TRIPOLI - Utusan Khusus PBB untuk Libya Ghassan Salame mengundurkan diri dari jabatannya pada awal pekan ini. Keputusan tersebut diambil saat Libya masih dibekap perpecahan politik.
Dalam pengumumannya, Salame mengatakan stres menjadi alasan utamanya mundur sebagai utusan PBB untuk Libya. "Selama dua tahun saya mencoba menyatukan kembali rakyat Libya dan menahan campur tangan asing. Tapi karena alasan kesehatan, saya tidak dapat lagi melanjutkan tingkat stres ini," ungkap Salame melalui akun Twitter pribadinya dikutip laman Aljazirah.
Mantan menteri kebudayaan Libya itu telah meminta Sekretaris Jenderal PBB Antonio Guterres membebaskannya dari tugas dan mandat. Juru bicara Guterres, Stephane Dujarric, mengatakan Guterres telah menerima pengunduran diri Salame.

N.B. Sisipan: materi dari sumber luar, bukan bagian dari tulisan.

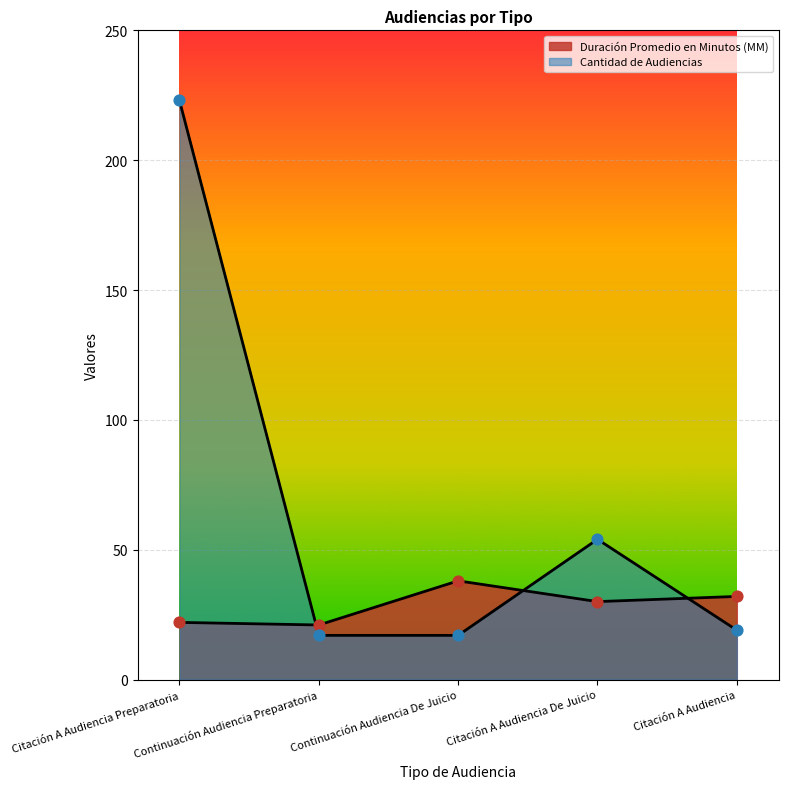

What are all the series names shown in the legend?

Duración Promedio en Minutos (MM), Cantidad de Audiencias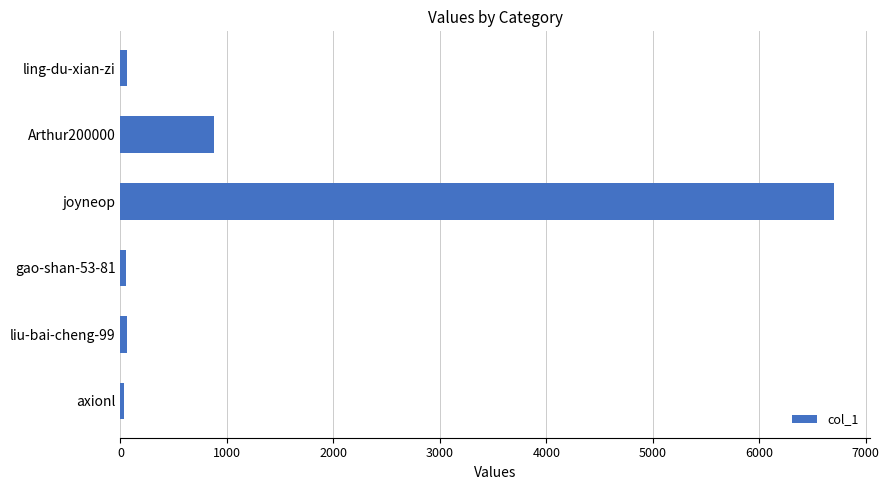

Which label corresponds to the largest value in the chart?

joyneop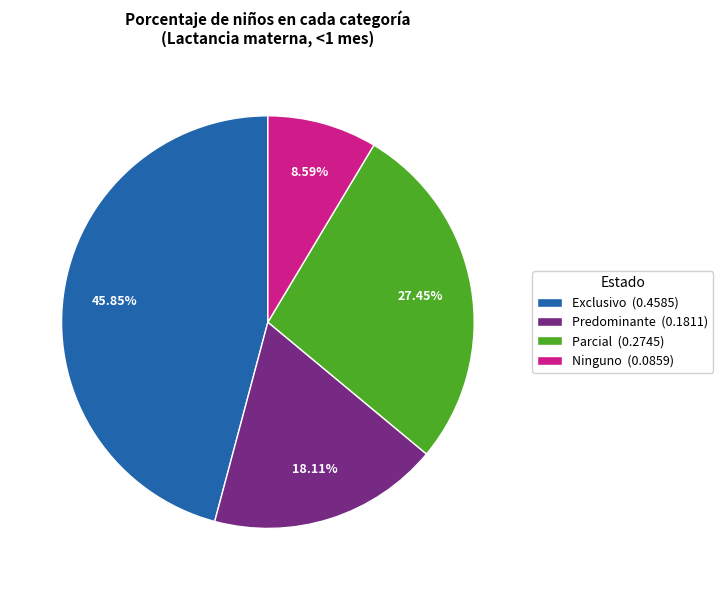

To the nearest percent, what percentage of the pie is Ninguno?

9%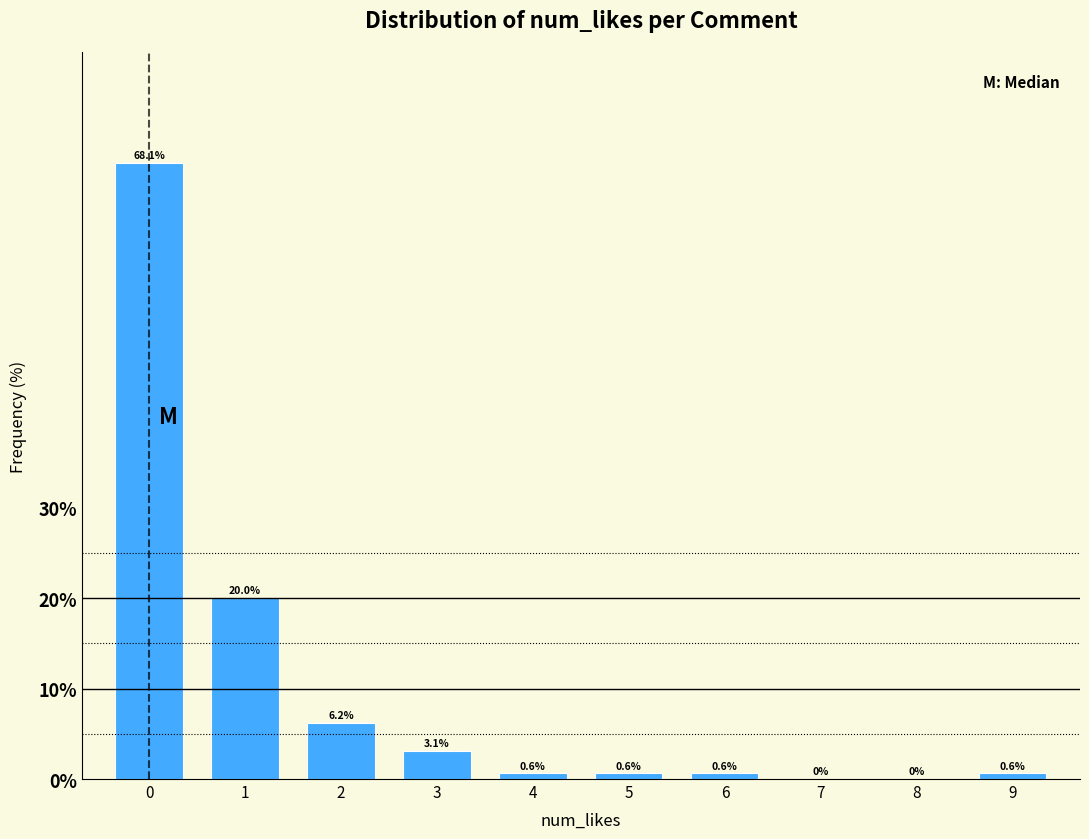

Over which range of the x-axis is the bar tallest?

-0.5 to 0.5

"Sekretaris Jenderal (PBB) selalu memiliki kepercayaan penuh pada pekerjaan Salame dan upaya besar yang telah dilakukannya untuk membawa perdamaian ke Libya. (Guterres) akan berdiskusi dengan Salame tentang cara untuk memastikan transisi yang lancar agar tidak kehilangan momentum pada pencapaian yang telah dibuat," kata Dujarric.
Salame telah berulang kali menyesalkan kurangnya kerja sama komunitas internasional, terutama negara-negara yang memberikan dukungan pada pihak yang bertikai di Libya, untuk membantu penyelesaian konflik di sana. "Apakah saya memperoleh jenis dukungan yang dibutuhkan? Jawaban saya adalah tidak. Saya perlu lebih banyak dukungan," kata dia pada Jumat pekan lalu.
Pada Januari lalu, KTT internasional diselenggarakan di Berlin, Jerman. KTT digelar untuk membahas penyelesaian konflik di Libya. Konferensi tersebut ditengahi Rusia dan Turki.
Selain Guterres dan Kanselir Jerman Angela Merkel, konferensi dihadiri sejumlah tokoh lainnya seperti Presiden Rusia Vladimir Putin, Presiden Turki Recep Tayyip Erdogan, Presiden Prancis Emmanuel Macron, dan Perdana Menteri Italia Giuseppe Conte. Hadir pula Perdana Menteri Inggris Boris Johnson, Presiden Mesir Abdel Fatah el-Sisi, dan Menteri Luar Negeri Amerika Serikat (AS) Mike Pompeo.
Komunikasi terakhir menyatakan negara-negara yang berpartisipasi dalam konferensi berjanji mengakhiri aliran senjata dan pengerahan personel militer ke Libya. Namun komitmen itu segera dilanggar setelah ditandatangani. Hal itu terjadi setelah adanya laporan bahwa Uni Ermirat Arab (UEA), pendukung utama Jenderal Khalifa Haftar, memasok peralatan militer ke pasukan Haftar di Libya timur.